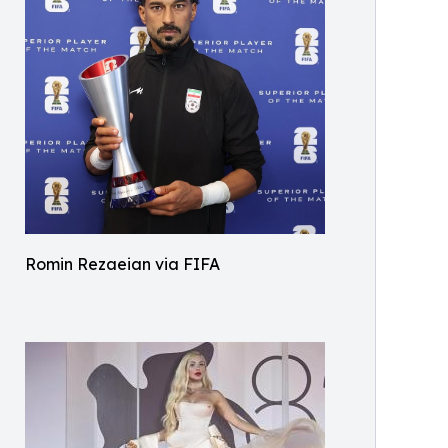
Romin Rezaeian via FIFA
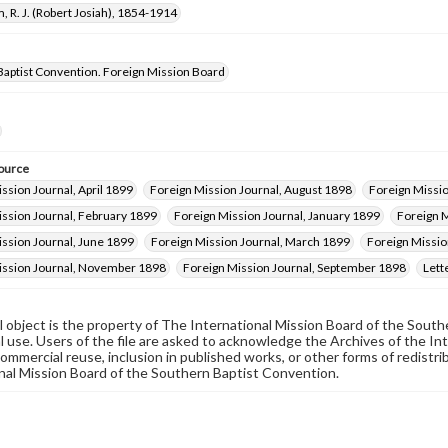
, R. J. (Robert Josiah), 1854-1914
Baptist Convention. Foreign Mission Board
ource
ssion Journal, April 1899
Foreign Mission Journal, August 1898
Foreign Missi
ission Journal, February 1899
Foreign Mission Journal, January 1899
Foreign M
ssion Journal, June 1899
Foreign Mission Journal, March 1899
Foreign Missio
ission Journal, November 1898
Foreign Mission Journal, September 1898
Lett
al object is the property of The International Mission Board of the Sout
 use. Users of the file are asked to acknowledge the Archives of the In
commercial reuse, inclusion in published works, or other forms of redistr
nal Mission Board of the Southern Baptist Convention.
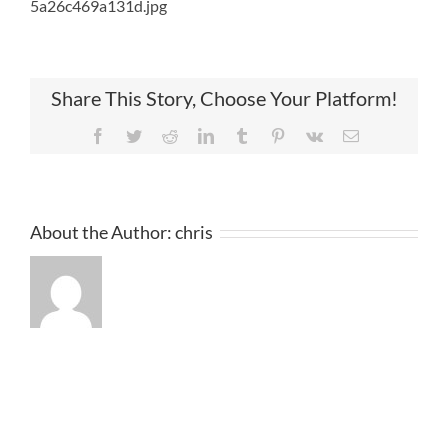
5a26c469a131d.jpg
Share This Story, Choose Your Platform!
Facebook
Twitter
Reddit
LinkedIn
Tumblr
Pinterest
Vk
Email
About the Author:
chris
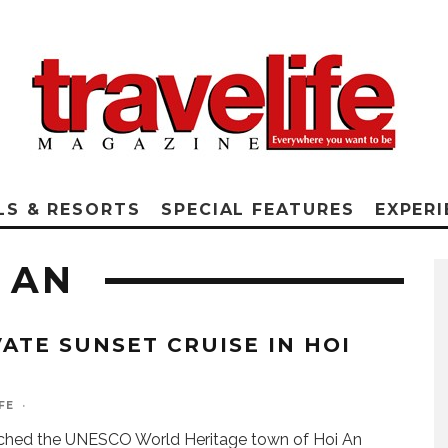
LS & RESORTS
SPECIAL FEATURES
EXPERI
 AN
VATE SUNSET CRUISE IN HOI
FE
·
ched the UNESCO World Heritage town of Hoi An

· · · · ·

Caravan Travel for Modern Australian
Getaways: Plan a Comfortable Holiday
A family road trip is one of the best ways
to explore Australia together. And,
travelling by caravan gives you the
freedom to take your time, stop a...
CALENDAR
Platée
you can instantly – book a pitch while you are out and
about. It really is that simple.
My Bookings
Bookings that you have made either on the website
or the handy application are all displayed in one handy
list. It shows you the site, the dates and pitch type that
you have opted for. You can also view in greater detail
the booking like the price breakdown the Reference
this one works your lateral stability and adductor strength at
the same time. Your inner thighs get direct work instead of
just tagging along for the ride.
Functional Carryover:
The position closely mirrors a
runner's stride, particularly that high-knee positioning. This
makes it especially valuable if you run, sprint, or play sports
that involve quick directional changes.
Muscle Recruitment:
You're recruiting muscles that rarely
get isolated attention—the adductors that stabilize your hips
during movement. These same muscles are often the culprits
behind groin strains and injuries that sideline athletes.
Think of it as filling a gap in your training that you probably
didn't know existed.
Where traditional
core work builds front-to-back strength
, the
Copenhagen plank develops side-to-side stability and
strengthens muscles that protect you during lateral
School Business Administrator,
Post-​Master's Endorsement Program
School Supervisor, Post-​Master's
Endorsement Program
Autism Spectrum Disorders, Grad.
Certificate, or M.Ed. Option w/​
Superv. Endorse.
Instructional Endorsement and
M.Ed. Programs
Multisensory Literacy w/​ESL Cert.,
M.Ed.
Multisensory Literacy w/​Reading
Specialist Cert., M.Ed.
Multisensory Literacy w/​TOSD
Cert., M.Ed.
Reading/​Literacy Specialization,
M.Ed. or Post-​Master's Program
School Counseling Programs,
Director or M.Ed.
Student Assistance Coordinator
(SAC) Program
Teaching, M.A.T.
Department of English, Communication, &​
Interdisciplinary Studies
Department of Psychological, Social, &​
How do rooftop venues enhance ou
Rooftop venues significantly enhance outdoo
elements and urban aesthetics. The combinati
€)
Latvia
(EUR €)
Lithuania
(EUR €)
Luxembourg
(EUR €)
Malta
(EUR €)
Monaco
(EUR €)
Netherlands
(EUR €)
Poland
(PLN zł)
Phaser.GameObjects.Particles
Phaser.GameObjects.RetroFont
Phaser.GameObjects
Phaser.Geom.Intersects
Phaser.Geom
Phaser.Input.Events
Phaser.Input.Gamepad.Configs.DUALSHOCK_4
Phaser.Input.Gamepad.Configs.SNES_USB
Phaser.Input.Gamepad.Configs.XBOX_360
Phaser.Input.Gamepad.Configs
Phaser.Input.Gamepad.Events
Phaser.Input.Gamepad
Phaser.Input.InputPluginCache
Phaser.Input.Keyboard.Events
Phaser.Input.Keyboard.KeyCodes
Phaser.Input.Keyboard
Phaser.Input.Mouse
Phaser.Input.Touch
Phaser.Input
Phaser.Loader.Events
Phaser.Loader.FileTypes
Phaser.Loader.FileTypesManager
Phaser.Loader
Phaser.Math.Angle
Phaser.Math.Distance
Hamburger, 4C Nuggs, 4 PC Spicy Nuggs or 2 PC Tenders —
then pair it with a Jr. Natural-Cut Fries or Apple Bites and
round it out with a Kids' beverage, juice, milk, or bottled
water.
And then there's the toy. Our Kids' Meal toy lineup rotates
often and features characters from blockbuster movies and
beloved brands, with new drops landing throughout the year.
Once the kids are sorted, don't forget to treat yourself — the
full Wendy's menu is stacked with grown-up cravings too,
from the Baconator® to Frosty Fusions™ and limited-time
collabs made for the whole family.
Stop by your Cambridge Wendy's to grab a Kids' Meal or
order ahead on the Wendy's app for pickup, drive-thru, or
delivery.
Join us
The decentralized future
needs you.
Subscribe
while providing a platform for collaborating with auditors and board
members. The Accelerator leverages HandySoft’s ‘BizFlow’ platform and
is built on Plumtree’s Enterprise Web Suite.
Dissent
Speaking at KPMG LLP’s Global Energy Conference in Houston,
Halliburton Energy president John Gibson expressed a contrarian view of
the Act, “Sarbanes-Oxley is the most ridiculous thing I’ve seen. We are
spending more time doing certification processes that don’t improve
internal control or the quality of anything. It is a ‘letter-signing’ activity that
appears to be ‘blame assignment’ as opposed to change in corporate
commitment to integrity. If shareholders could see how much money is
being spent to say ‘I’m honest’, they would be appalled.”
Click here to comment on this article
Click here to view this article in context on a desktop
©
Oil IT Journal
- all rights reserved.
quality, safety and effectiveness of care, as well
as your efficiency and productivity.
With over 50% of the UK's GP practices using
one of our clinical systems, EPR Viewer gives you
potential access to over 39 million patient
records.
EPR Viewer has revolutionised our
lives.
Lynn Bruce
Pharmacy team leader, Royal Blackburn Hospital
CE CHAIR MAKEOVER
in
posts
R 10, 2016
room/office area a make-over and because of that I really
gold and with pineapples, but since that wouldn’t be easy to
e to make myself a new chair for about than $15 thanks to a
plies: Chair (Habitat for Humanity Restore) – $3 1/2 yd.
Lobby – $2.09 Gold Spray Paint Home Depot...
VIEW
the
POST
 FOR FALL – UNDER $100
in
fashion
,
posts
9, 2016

· · · · ·

> [Exercise prompt]
A word-for-word reproduction is needed of the lines above from the line containing "Romin Rezaeian via FIFA" through the line containing "ched the UNESCO World Heritage town of Hoi An", with both ends kept and no pictures.

> [Answer space]
Romin Rezaeian via FIFA
, R. J. (Robert Josiah), 1854-1914
Baptist Convention. Foreign Mission Board
ource
ssion Journal, April 1899
Foreign Mission Journal, August 1898
Foreign Missi
ission Journal, February 1899
Foreign Mission Journal, January 1899
Foreign M
ssion Journal, June 1899
Foreign Mission Journal, March 1899
Foreign Missio
ission Journal, November 1898
Foreign Mission Journal, September 1898
Lett
al object is the property of The International Mission Board of the Sout
 use. Users of the file are asked to acknowledge the Archives of the In
commercial reuse, inclusion in published works, or other forms of redistr
nal Mission Board of the Southern Baptist Convention.
5a26c469a131d.jpg
Share This Story, Choose Your Platform!
Facebook
Twitter
Reddit
LinkedIn
Tumblr
Pinterest
Vk
Email
About the Author:
chris
LS & RESORTS
SPECIAL FEATURES
EXPERI
 AN
VATE SUNSET CRUISE IN HOI
FE
·
ched the UNESCO World Heritage town of Hoi An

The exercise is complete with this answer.